Upaya pendanaan juga merupakan sektor yang tidak kalah penting mengingat data AUTM menjelaskan selama kurun waktu 25 tahun Amerika Serikat membelanjakan 60 milyar USD (sekitar 900 trilyun rupiah) untuk menghasilkan 25.000 invensi yang dipatenkan. Berkaca dari hal tersebut di atas, pengembangan pusat riset harus menjadi target utama kita untuk menghasilkan penelitian yang memberi manfaat banyak bagi masyarakat dan kemajuan negara.
Tantangan lain yang menjadi prioritas kita adalah menyatukan frekuensi dan bahasa komunikasi antara peneliti dan industri. Dalam hal ini, peran TTO menjadi kata kunci utama bila sebuah penelitian akan dibawa ke ranah komersial atau terapan. Seorang technology transfer officer berperan sebagai corong komunikasi, endorser, perencana business plan, negosiator dan memiliki kemampuan ulung untuk menghendus serta mendeteksi potensi komersialisasi dari sebuah aktifitas riset.
Technology transfer office juga harus memiliki kemampuan untuk membaca dan menterjemahkan kebutuhan pasar sesuai terminologi “Demand Readiness Level (DRL)” yang dipopulerkan oleh Paun pada tahun 2011. Konsep ini diharapkan mampu menarik dengan cepat aktifitas dan produk riset untuk memenuhi kebutuhan masyarakat dan pasar. Seorang technology transfer officer harus sangat cepat, jeli dan tidak bosan-bosannya melihat potensi kebaruan yang dibutuhkan oleh masyarakat sehingga akan mengakselerasi pusat riset untuk segera mewujudkannya melalui sebuah produk.

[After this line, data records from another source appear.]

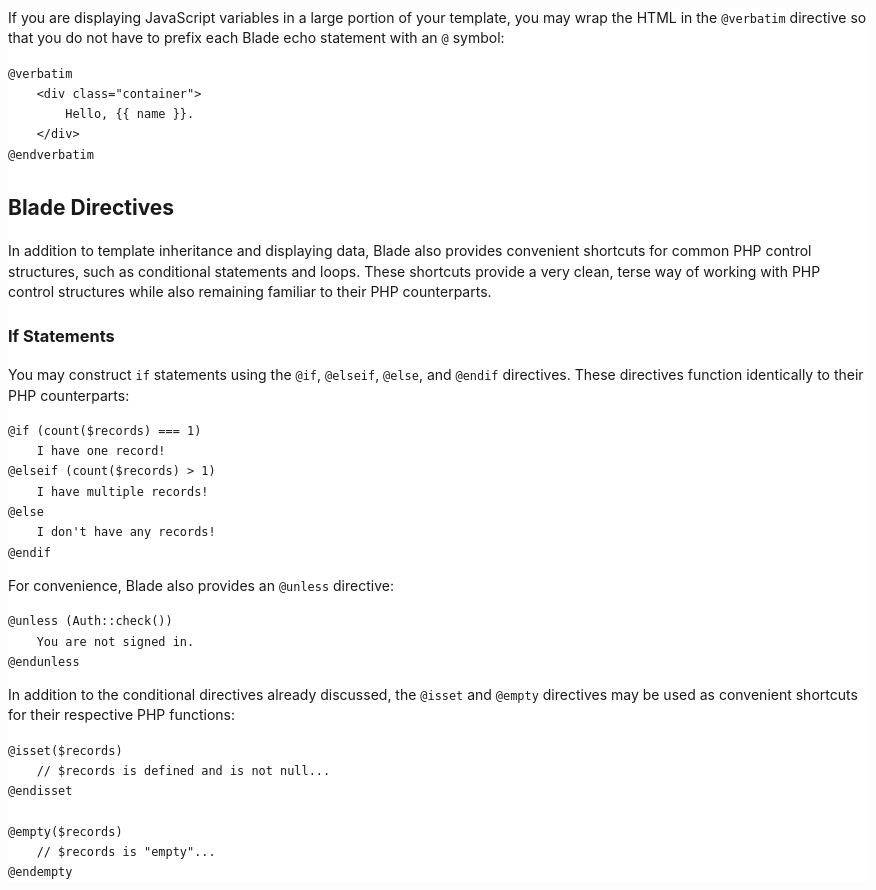 If you are displaying JavaScript variables in a large portion of your template,
you may wrap the HTML in the `@verbatim` directive so that you do not have to
prefix each Blade echo statement with an `@` symbol:

```blade
@verbatim
    <div class="container">
        Hello, {{ name }}.
    </div>
@endverbatim
```

<a name="blade-directives"></a>

## Blade Directives

In addition to template inheritance and displaying data, Blade also provides
convenient shortcuts for common PHP control structures, such as conditional
statements and loops. These shortcuts provide a very clean, terse way of working
with PHP control structures while also remaining familiar to their PHP
counterparts.

<a name="if-statements"></a>

### If Statements

You may construct `if` statements using the `@if`, `@elseif`, `@else`,
and `@endif` directives. These directives function identically to their PHP
counterparts:

```blade
@if (count($records) === 1)
    I have one record!
@elseif (count($records) > 1)
    I have multiple records!
@else
    I don't have any records!
@endif
```

For convenience, Blade also provides an `@unless` directive:

```blade
@unless (Auth::check())
    You are not signed in.
@endunless
```

In addition to the conditional directives already discussed, the `@isset`
and `@empty` directives may be used as convenient shortcuts for their respective
PHP functions:

```blade
@isset($records)
    // $records is defined and is not null...
@endisset

@empty($records)
    // $records is "empty"...
@endempty
```
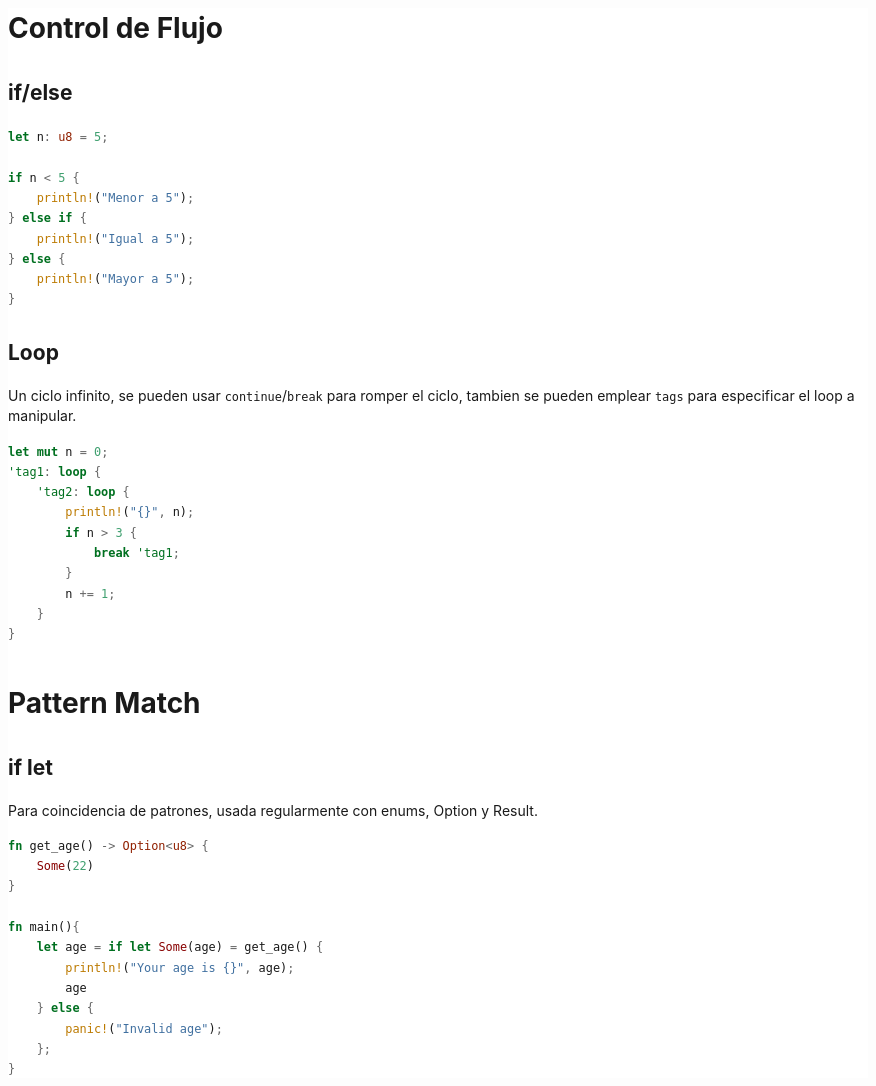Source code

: # Control de Flujo

## if/else

```rust
let n: u8 = 5;

if n < 5 {
    println!("Menor a 5");
} else if {
    println!("Igual a 5");
} else {
    println!("Mayor a 5");
}
```

## Loop

Un ciclo infinito, se pueden usar `continue`/`break` para romper el ciclo, tambien se pueden emplear `tags` para especificar el loop a manipular.

```rust
let mut n = 0;
'tag1: loop {
    'tag2: loop {
        println!("{}", n);
        if n > 3 {
            break 'tag1;
        }
        n += 1;
    }
}
```

# Pattern Match

## if let

Para coincidencia de patrones, usada regularmente con enums, Option y Result.

```rust
fn get_age() -> Option<u8> {
    Some(22)
}

fn main(){
    let age = if let Some(age) = get_age() {
        println!("Your age is {}", age);
        age
    } else {
        panic!("Invalid age");
    };
}
```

“Technology push, market pull”, bahwa inilah sesungguhnya peran Universitas dalam menciptakan perubahan yang berakhir pada kemajuan suatu negara. Demi mewujudkan ini, gagasan mulia para peneliti dan pihak industri harus bersanding serasi menuju pelaminan produksi massal yang di-idam-idamkan oleh kita semua (BW – 2019).